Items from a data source
##########
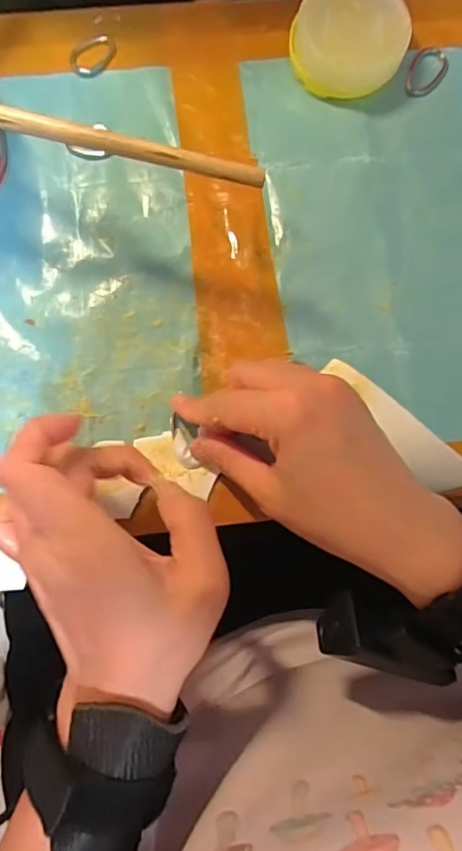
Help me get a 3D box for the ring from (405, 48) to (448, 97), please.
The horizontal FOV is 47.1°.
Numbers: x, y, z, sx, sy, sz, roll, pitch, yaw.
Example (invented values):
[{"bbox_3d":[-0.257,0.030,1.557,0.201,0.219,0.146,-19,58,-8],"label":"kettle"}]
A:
[{"bbox_3d":[0.121,-0.219,0.329,0.022,0.004,0.036,32,85,-1],"label":"ring"}]

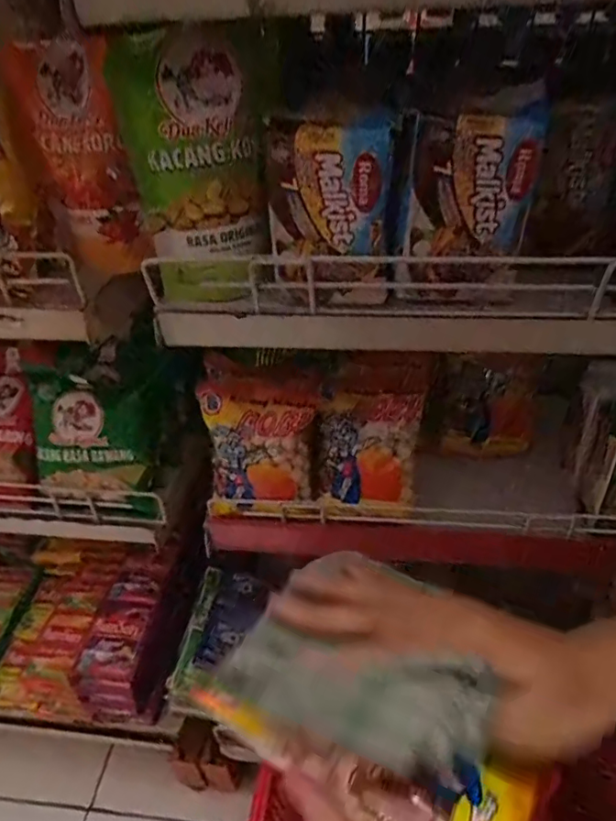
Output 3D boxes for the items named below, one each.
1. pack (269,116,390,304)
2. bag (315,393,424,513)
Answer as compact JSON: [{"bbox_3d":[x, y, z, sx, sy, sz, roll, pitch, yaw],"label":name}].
[{"bbox_3d":[0.012,-0.120,0.346,0.072,0.109,0.016,10,41,16],"label":"pack"},{"bbox_3d":[0.060,0.041,0.536,0.094,0.116,0.035,2,5,6],"label":"bag"}]

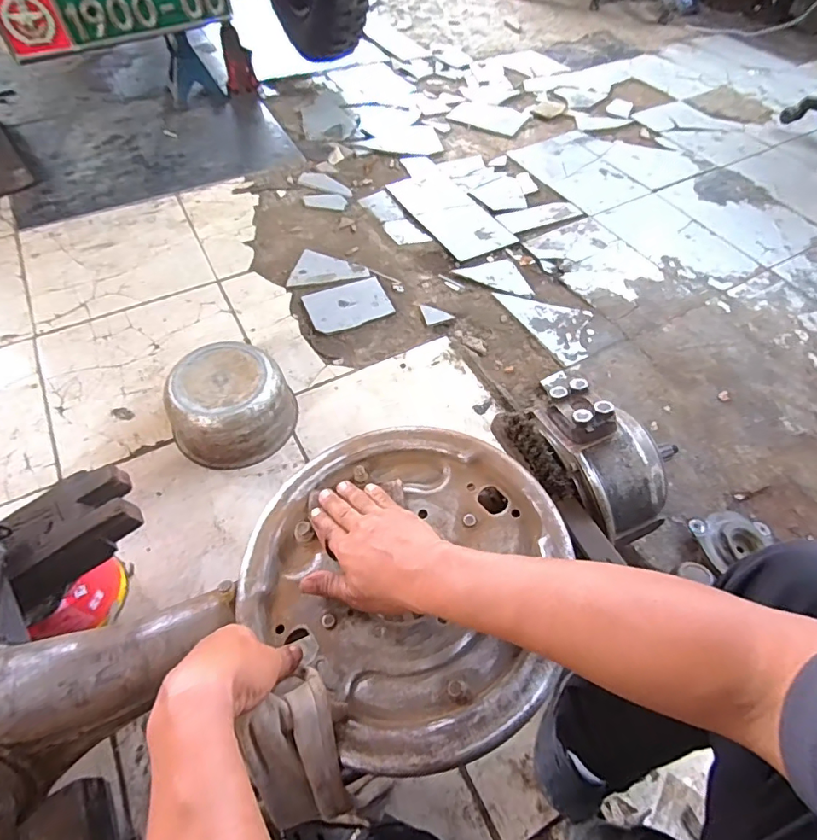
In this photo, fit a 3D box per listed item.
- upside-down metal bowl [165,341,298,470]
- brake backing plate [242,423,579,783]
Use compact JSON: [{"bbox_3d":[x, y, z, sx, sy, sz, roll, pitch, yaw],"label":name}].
[{"bbox_3d":[-0.327,-0.029,0.925,0.208,0.127,0.190,1,57,-2],"label":"upside-down metal bowl"},{"bbox_3d":[0.002,0.130,0.456,0.268,0.053,0.288,1,57,-2],"label":"brake backing plate"}]

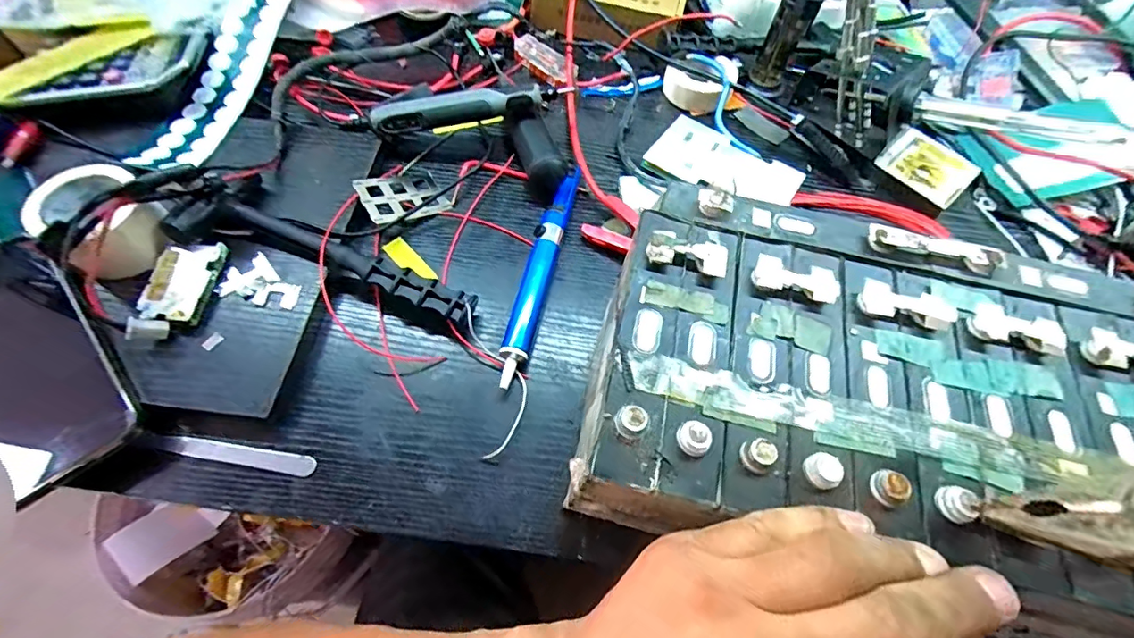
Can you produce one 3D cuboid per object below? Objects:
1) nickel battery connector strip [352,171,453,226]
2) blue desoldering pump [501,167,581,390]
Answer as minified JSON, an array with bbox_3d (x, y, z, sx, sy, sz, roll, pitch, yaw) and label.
##########
_WHAT YOU NEED TO DO_
Skip the images and set down the rest of the data unchanged.

_RESPONSE TO THE TASK_
Help me get a 3D box for the ring from (405, 48) to (448, 97), please.
The horizontal FOV is 47.1°.
Numbers: x, y, z, sx, sy, sz, roll, pitch, yaw.
Example (invented values):
[{"bbox_3d":[-0.257,0.030,1.557,0.201,0.219,0.146,-19,58,-8],"label":"kettle"}]
A:
[{"bbox_3d":[0.121,-0.219,0.329,0.022,0.004,0.036,32,85,-1],"label":"ring"}]

Output 3D boxes for the items named below, one each.
1. pack (269,116,390,304)
2. bag (315,393,424,513)
Answer as compact JSON: [{"bbox_3d":[x, y, z, sx, sy, sz, roll, pitch, yaw],"label":name}].
[{"bbox_3d":[0.012,-0.120,0.346,0.072,0.109,0.016,10,41,16],"label":"pack"},{"bbox_3d":[0.060,0.041,0.536,0.094,0.116,0.035,2,5,6],"label":"bag"}]

In this photo, fit a 3D box per listed item.
- upside-down metal bowl [165,341,298,470]
- brake backing plate [242,423,579,783]
Use compact JSON: [{"bbox_3d":[x, y, z, sx, sy, sz, roll, pitch, yaw],"label":name}].
[{"bbox_3d":[-0.327,-0.029,0.925,0.208,0.127,0.190,1,57,-2],"label":"upside-down metal bowl"},{"bbox_3d":[0.002,0.130,0.456,0.268,0.053,0.288,1,57,-2],"label":"brake backing plate"}]

Can you produce one 3D cuboid per object below? Objects:
1) nickel battery connector strip [352,171,453,226]
2) blue desoldering pump [501,167,581,390]
Answer as minified JSON, an array with bbox_3d (x, y, z, sx, sy, sz, roll, pitch, yaw) and label.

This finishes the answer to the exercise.